From Starbucks to Cotti: Luckin's Rivals and Its 'Anti-Fragile' Logic
- Original publication date
- Feb 26, 2025
- Archive status
- Historical archive
- Original title
- 从星巴克到库迪:瑞幸眼中的对手与\"反脆弱\"逻辑
- Original source
- FoodBud WeChat archive
- Original URL
- Open original
This is an English adaptation of a FoodBud historical article originally published on February 26, 2025.
Luckin Coffee's recovery from its 2020 fraud scandal to China's largest coffee chain is a case study in turnaround governance and an efficiency-led operating model. (Note: the original is a long, narrative piece; this adaptation keeps the facts and operator lessons and trims rhetorical color.)
From near-collapse to revival
In April 2020 Luckin disclosed about RMB 2.2 billion in fabricated transactions. The stock fell ~75–80% in a day, the SEC opened an investigation, and Luckin became the first US-listed Chinese company to settle with US regulators (a USD 180M settlement).
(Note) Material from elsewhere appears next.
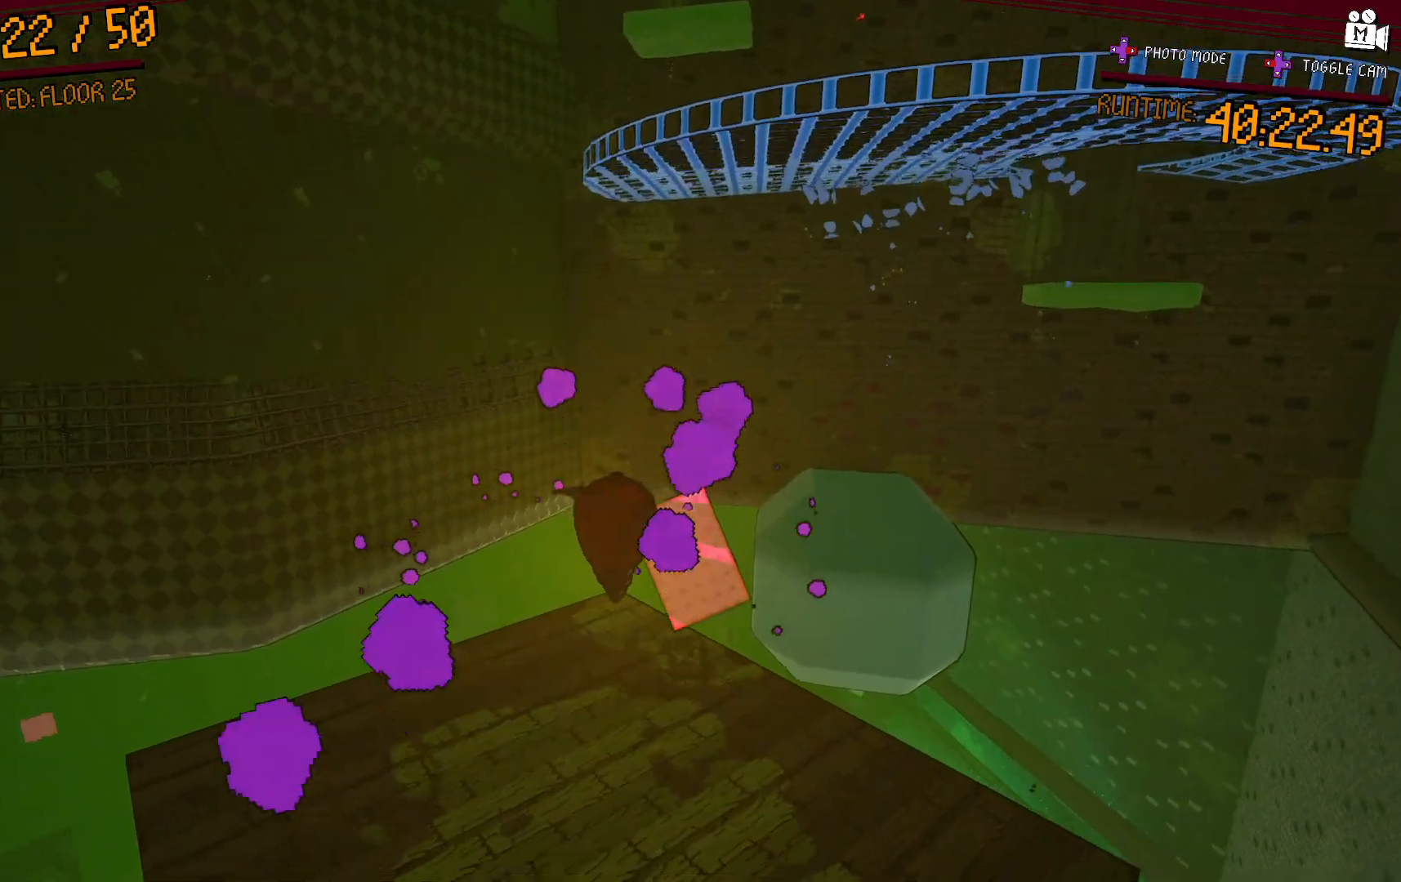
{"dt_ms": 500, "buttons": [], "left_stick": "up-left", "right_stick": "center", "events": [[33, "right_stick", "right"], [250, "right_stick", "center"], [483, "left_stick", "up-left"]]}
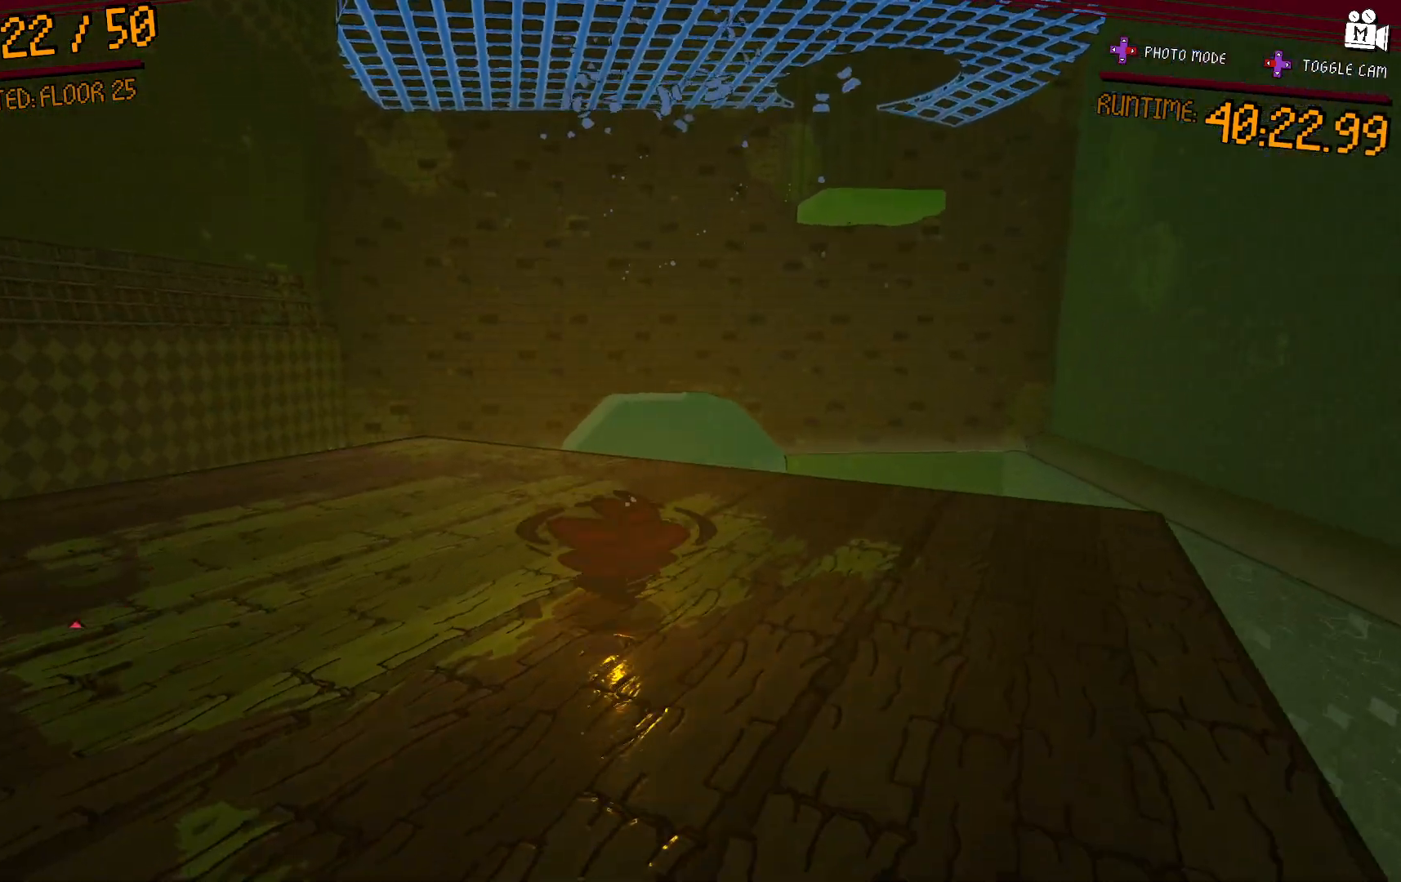
{"dt_ms": 500, "buttons": [], "left_stick": "up-left", "right_stick": "center", "events": [[133, "right_stick", "right"], [317, "right_stick", "center"]]}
It closed nearly 3,000 of ~4,500 stores; employee attrition topped 40%; franchisees protested. Four years later it had revenue of RMB 24.9 billion and net profit of RMB 3.03 billion (2023), surpassing Starbucks China, with 22,000+ stores.
The governance reset
Centurium Capital injected USD 700M for a controlling ~40% stake (with IDG and Qatar's sovereign fund following), liquidating the founders' shares. Centurium's "three no's" — no team change, no operational interference, no performance bet — paired with two demands: full data transparency to shareholders, and equity incentives covering ~300 core staff. Management retention exceeded 90%; supplier terms were renegotiated (payables cut from 45 to 30 days); loss-making franchisees got subsidies and a no-forced-termination pledge (renewal ~70%). By end-2020 cash flow turned positive. A cultural reset followed — a defined mission, an internal taste-test committee, a store-manager partner profit-share, and flattened information access.
The efficiency moat
Luckin rebuilt unit economics around a pick-up model:
- Format: ~90% small pick-up stores (20–50 sqm vs. Starbucks' ~150 sqm third-place), cutting rent share from ~30% to ~10%.
- Labor: full-automatic machines plus SOPs cut staff from ~8 to ~3 per store; productivity ~130 cups/person/day (vs. Starbucks ~80).
- Cost: ~RMB 6.5 per cup all-in (vs. Starbucks ~15% higher on beans), supporting a 35% gross margin even at RMB 9.9 pricing; AI ordering cut spoilage from 8% to 2%.
- By end-2021: ~400 cups/store/day and gross margin recovering from -33.1% to 65.8%.
Digital and product engines reinforced it: ~120M private-domain (WeChat) users with layered retention (repurchase to 54%); referral coupons cutting CAC sharply; blockbuster SKUs (the Coconut Latte peaked at 2M+ cups/day, ~30–40% of sales); 100+ new SKUs a year with a ~35% hit rate. Supply-chain positioning — multi-year Brazilian bean contracts, locked Southeast Asian coconut capacity, and roasting capacity scaling toward 150,000 tons by 2025 — anchors cost control.
Competition and global probe
Against Cotti's store-count chase, Luckin leans on cost (about RMB 1.2/cup lower bean cost; 10-point lower rent share) and AI-driven low spoilage. Internationally it is testing direct operation in Singapore (47 stores) before franchising (Malaysia first), with a supply-chain-first approach. Management frames "9.9 yuan" not as a price war but as the output of a lower cost structure. Forward views (China coffee growth "another 10 years," overseas requiring structural cost change) are from early 2025; the 2024 Q1 ~RMB 100M loss that reversed to a ~RMB 1.5 billion Q3 profit shows the model's volatility and flexibility.